Deutsche Bank delivers record Q1 profits, shares fall on credit provisions

(Sharecast News) - Shares in Deutsche Bank fell on Wednesday despite the German banking giant beating analysts' estimates with record first-quarter profits, as the group reported a higher-than-expected credit loss provision. The bank reported €519m of provisions for credit losses during the quarter, up 10% over the year before, which include overlay reflecting "macro-economic uncertainties" and a single commercial real estate exposure within investment banking.

However, for the rest of the year, the firm continues to expect a year-on-year improvement in credit losses in a "normalised environment", as it held on to its other full-year targets.

Despite the higher loss provisions, Deutsche Bank still reported €2.17bn in net profits for the quarter - the highest on record for a quarter and 8% ahead of the previous year, beating market forecasts.

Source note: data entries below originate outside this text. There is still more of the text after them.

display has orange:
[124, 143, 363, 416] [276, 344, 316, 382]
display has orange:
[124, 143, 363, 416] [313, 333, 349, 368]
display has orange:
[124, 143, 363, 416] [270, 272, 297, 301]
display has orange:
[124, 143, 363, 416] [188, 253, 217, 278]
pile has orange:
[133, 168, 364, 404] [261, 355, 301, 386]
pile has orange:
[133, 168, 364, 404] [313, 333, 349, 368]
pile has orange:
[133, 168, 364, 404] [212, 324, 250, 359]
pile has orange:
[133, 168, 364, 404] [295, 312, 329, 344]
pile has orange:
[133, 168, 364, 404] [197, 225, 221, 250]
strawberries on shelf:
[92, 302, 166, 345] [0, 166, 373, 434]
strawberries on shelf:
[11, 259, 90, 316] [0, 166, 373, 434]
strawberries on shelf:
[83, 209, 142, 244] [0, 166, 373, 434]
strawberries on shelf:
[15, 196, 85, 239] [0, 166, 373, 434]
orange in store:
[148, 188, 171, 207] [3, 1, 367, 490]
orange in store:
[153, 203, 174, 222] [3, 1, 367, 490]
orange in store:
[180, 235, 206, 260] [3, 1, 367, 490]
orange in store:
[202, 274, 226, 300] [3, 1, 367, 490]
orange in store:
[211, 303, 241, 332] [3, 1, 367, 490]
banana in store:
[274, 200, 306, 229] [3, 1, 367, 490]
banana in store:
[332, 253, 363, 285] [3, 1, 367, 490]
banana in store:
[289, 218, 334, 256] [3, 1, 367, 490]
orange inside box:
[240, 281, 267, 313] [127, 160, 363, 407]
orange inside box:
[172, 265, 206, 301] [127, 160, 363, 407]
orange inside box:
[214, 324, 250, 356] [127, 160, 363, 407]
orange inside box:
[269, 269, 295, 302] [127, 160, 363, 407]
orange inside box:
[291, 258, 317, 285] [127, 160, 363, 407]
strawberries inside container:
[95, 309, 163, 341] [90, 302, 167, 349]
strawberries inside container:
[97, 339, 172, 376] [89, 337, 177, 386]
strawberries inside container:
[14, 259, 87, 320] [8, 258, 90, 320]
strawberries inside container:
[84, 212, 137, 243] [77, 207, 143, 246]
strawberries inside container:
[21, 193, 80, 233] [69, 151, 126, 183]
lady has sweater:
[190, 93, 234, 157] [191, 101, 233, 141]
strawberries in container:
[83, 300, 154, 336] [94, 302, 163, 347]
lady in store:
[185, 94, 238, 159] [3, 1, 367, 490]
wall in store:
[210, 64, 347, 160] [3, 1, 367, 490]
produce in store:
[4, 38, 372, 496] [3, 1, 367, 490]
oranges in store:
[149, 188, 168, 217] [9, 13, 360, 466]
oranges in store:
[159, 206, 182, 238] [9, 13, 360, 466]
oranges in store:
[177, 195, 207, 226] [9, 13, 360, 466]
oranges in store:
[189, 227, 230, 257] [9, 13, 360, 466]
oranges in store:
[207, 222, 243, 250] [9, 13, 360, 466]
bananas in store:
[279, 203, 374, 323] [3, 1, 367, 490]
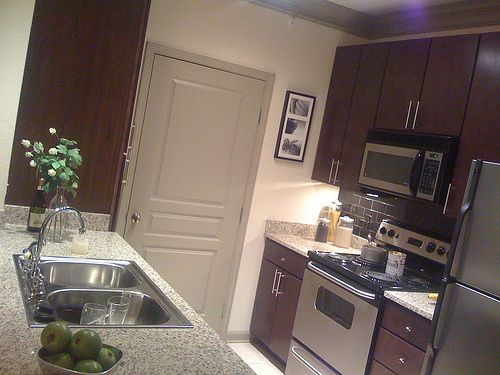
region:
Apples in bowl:
[31, 331, 91, 373]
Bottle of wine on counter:
[24, 171, 82, 245]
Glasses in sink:
[82, 288, 165, 330]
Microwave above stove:
[361, 138, 429, 213]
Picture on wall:
[282, 55, 302, 217]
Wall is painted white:
[256, 42, 313, 107]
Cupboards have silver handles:
[321, 137, 350, 195]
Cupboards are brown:
[335, 50, 449, 163]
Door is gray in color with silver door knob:
[132, 106, 235, 247]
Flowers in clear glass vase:
[21, 124, 109, 244]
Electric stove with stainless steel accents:
[295, 205, 462, 373]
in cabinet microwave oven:
[346, 124, 473, 200]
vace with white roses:
[17, 116, 99, 245]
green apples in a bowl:
[27, 314, 125, 374]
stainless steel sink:
[5, 199, 192, 333]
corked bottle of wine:
[15, 174, 63, 233]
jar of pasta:
[320, 193, 345, 244]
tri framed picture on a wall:
[264, 76, 324, 172]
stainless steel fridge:
[415, 148, 496, 374]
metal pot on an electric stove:
[355, 228, 390, 263]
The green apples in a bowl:
[39, 319, 126, 370]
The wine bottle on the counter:
[27, 176, 51, 233]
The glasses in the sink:
[82, 289, 149, 336]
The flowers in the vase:
[17, 124, 80, 241]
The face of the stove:
[292, 258, 380, 369]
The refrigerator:
[416, 152, 498, 374]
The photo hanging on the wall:
[272, 87, 317, 168]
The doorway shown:
[119, 40, 279, 362]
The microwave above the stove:
[357, 137, 447, 210]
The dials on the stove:
[376, 222, 450, 257]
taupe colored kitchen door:
[156, 61, 243, 261]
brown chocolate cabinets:
[262, 235, 305, 362]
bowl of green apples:
[39, 321, 126, 373]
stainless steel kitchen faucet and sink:
[21, 213, 171, 338]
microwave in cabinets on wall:
[364, 130, 459, 211]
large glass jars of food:
[300, 189, 366, 244]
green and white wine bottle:
[25, 167, 60, 231]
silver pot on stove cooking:
[351, 235, 394, 265]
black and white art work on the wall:
[278, 56, 316, 178]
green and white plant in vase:
[29, 127, 106, 209]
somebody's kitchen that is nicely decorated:
[1, 2, 499, 372]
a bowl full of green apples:
[36, 322, 117, 374]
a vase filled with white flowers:
[16, 120, 90, 255]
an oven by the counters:
[276, 200, 445, 372]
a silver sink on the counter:
[12, 248, 197, 329]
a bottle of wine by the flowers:
[16, 178, 52, 231]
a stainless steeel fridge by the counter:
[414, 153, 498, 373]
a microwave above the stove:
[352, 124, 450, 209]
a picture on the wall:
[281, 75, 314, 169]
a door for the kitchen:
[122, 42, 261, 345]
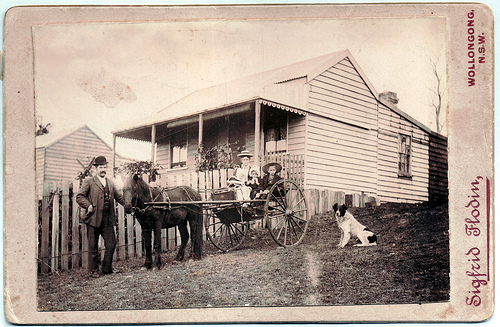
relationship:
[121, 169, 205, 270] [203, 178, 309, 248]
horse pulls carriage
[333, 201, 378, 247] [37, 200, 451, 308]
dog on grass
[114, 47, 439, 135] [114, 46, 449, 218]
roof of house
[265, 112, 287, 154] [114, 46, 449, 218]
window of house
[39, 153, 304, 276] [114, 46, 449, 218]
fence by house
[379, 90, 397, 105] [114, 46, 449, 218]
chimney of house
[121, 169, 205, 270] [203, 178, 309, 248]
horse and carriage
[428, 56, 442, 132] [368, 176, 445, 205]
tree in yard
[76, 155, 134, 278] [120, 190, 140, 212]
man holds reigns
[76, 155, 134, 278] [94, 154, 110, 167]
man has hat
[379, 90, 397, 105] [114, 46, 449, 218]
chimney on house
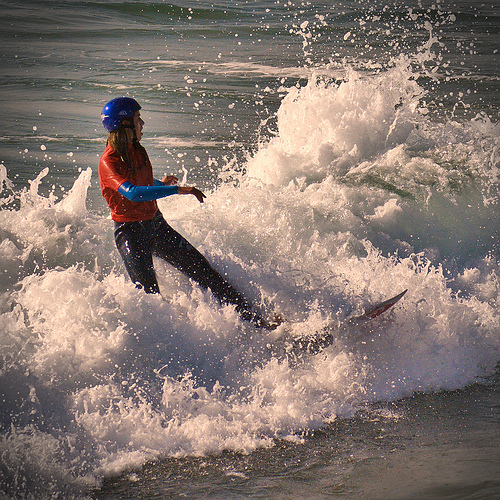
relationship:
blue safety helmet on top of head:
[87, 80, 156, 146] [101, 95, 133, 140]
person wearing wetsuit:
[97, 98, 283, 335] [78, 89, 323, 355]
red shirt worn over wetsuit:
[91, 139, 165, 230] [99, 146, 276, 336]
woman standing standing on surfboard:
[61, 84, 301, 355] [278, 293, 399, 353]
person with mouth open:
[97, 98, 283, 335] [135, 125, 151, 137]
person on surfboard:
[97, 98, 283, 335] [239, 275, 433, 368]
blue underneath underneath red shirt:
[98, 156, 229, 218] [97, 141, 162, 226]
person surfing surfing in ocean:
[90, 91, 402, 379] [36, 71, 500, 495]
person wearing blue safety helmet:
[97, 98, 283, 335] [100, 95, 140, 132]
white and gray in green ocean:
[20, 19, 499, 490] [2, 3, 498, 500]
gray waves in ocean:
[160, 24, 301, 140] [27, 20, 484, 478]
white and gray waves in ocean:
[167, 27, 499, 394] [27, 20, 484, 478]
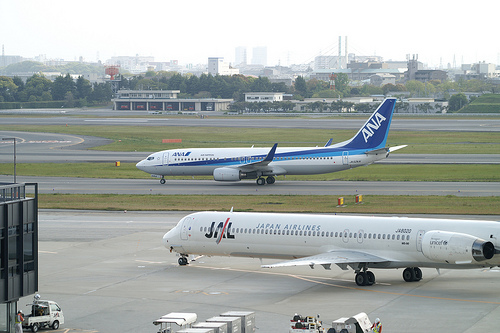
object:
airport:
[1, 108, 500, 333]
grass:
[0, 157, 497, 180]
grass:
[336, 195, 499, 215]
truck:
[20, 293, 65, 330]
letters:
[361, 127, 373, 143]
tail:
[349, 96, 396, 147]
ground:
[0, 117, 500, 333]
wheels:
[354, 271, 376, 288]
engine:
[420, 228, 495, 265]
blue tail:
[340, 97, 396, 145]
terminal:
[383, 96, 399, 106]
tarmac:
[0, 174, 500, 198]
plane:
[135, 99, 407, 188]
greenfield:
[421, 137, 451, 149]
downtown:
[0, 31, 452, 98]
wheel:
[255, 177, 266, 186]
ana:
[360, 112, 388, 143]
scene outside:
[0, 67, 500, 110]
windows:
[273, 230, 277, 236]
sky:
[0, 0, 499, 67]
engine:
[211, 168, 248, 182]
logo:
[203, 218, 236, 245]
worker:
[368, 317, 384, 332]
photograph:
[0, 0, 499, 326]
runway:
[0, 107, 499, 332]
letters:
[374, 112, 387, 127]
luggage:
[1, 175, 41, 333]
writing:
[255, 223, 281, 230]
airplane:
[160, 205, 499, 286]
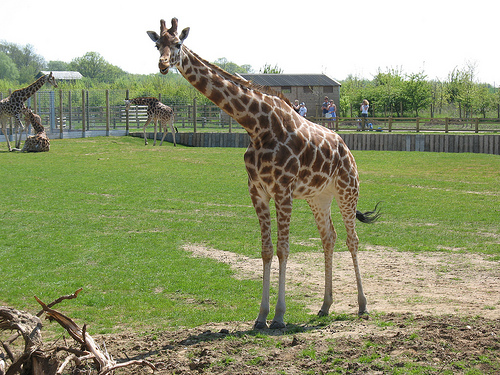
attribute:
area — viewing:
[1, 116, 451, 359]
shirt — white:
[355, 97, 374, 112]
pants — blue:
[354, 109, 371, 124]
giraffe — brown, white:
[145, 19, 376, 327]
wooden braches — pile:
[370, 105, 454, 139]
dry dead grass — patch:
[306, 244, 426, 306]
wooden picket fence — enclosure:
[9, 88, 189, 144]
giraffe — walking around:
[117, 6, 370, 320]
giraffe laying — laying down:
[7, 97, 61, 166]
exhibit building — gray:
[212, 61, 349, 142]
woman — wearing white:
[353, 92, 381, 122]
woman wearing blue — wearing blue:
[321, 101, 346, 132]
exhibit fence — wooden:
[365, 91, 499, 140]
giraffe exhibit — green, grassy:
[4, 4, 410, 351]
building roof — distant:
[228, 61, 343, 95]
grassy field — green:
[28, 160, 213, 244]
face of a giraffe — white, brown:
[154, 34, 189, 72]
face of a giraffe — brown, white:
[48, 72, 65, 95]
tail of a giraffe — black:
[353, 208, 392, 229]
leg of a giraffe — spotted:
[136, 118, 162, 164]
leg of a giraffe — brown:
[263, 196, 314, 359]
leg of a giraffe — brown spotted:
[342, 206, 386, 311]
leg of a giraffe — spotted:
[306, 194, 350, 322]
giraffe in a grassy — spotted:
[53, 184, 172, 274]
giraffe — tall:
[117, 84, 196, 162]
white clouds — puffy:
[256, 6, 344, 49]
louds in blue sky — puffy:
[53, 1, 139, 62]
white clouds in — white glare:
[219, 6, 332, 48]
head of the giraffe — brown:
[117, 97, 139, 116]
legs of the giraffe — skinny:
[241, 178, 314, 337]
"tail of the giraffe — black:
[166, 114, 197, 146]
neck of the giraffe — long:
[180, 50, 266, 141]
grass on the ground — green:
[349, 233, 478, 326]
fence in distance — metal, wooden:
[331, 95, 498, 150]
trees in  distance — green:
[349, 66, 487, 122]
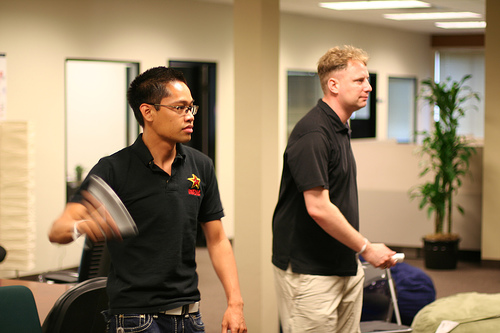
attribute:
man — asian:
[44, 61, 254, 330]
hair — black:
[122, 65, 188, 130]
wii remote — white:
[82, 166, 143, 240]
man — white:
[266, 39, 407, 332]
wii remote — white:
[378, 243, 409, 272]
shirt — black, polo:
[68, 131, 227, 323]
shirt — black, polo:
[267, 97, 363, 279]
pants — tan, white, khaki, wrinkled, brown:
[270, 255, 368, 332]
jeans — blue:
[95, 300, 208, 333]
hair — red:
[314, 42, 370, 99]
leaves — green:
[408, 72, 487, 217]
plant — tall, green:
[411, 72, 485, 274]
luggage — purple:
[388, 258, 438, 326]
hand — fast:
[75, 189, 123, 246]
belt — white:
[159, 296, 204, 318]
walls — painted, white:
[0, 1, 499, 282]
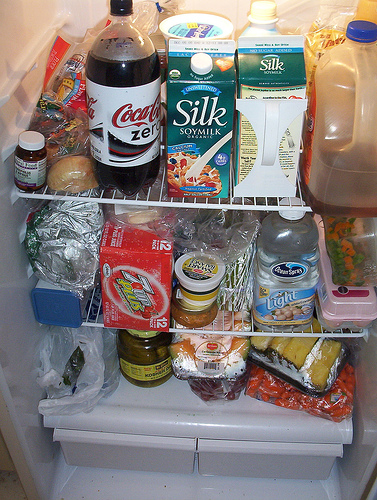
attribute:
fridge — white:
[1, 5, 375, 498]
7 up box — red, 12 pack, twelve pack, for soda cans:
[95, 211, 177, 337]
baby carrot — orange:
[336, 380, 355, 401]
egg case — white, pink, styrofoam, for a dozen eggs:
[311, 213, 375, 337]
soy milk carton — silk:
[161, 33, 238, 208]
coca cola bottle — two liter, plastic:
[82, 2, 166, 199]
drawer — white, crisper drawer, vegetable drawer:
[48, 427, 199, 483]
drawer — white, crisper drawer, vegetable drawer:
[195, 432, 348, 485]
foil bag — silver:
[20, 201, 107, 298]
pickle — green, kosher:
[114, 327, 178, 392]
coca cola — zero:
[85, 47, 163, 196]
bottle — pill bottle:
[11, 129, 50, 197]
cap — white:
[16, 131, 49, 154]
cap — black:
[109, 0, 136, 18]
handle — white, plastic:
[49, 428, 200, 454]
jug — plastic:
[298, 16, 376, 221]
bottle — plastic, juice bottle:
[247, 202, 320, 335]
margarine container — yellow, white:
[171, 248, 227, 308]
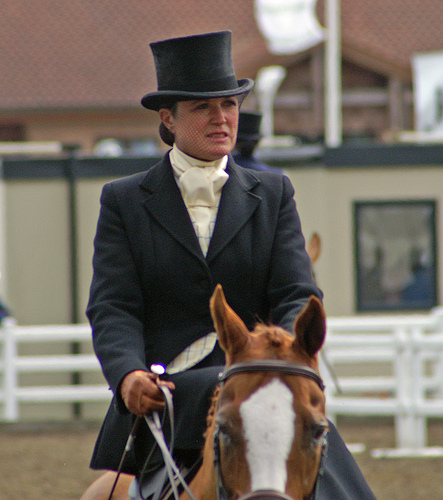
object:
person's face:
[175, 95, 241, 154]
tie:
[166, 142, 230, 206]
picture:
[352, 198, 437, 311]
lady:
[87, 26, 377, 500]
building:
[0, 140, 443, 423]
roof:
[1, 0, 443, 113]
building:
[0, 0, 443, 161]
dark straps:
[219, 361, 326, 388]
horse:
[77, 286, 330, 500]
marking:
[239, 374, 296, 496]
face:
[212, 326, 327, 500]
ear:
[291, 292, 328, 358]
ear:
[208, 282, 252, 360]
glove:
[117, 367, 177, 419]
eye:
[218, 97, 238, 108]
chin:
[198, 139, 233, 157]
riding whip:
[108, 362, 168, 500]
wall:
[282, 161, 443, 399]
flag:
[252, 0, 328, 55]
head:
[159, 95, 239, 158]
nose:
[209, 105, 228, 125]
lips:
[206, 137, 228, 144]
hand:
[118, 368, 173, 418]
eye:
[216, 420, 229, 436]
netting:
[155, 99, 240, 159]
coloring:
[238, 376, 298, 494]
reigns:
[140, 384, 195, 500]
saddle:
[125, 456, 201, 500]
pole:
[320, 0, 344, 149]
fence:
[0, 314, 443, 460]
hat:
[138, 30, 253, 110]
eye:
[311, 421, 328, 442]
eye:
[190, 102, 211, 111]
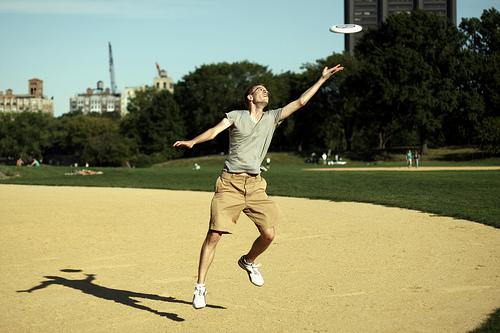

Net revenues were 2% higher than the previous year at €8.67bn. Private bank revenues were up 5% at a record €2.57bn and asset management revenues growing 11% to €802m, outweighing a 3% decline in corporate banking revenues to €1.82bn and a flat performance in the investment bank (revenues were only marginally ahead of last year at €3.37bn).

Meanwhile, total assets under management in the private bank and asset management swelled to €1.8trn, up €146bn over the year, helped by €22bn of net inflows.

The return on average tangible shareholders' equity improved to 12.7% from 11.9% the year before, while the cost/income ratio dropped to 58.9% from 61.2%.

Chief financial officer Raja Akram hailed it as a "strong performance", helped by "a high-quality earnings mix and durable growth".

"We're building growth momentum in high value businesses through targeted investments and deliberate capital allocation, and further cost flexibility through AI and process reengineering across the bank," he said.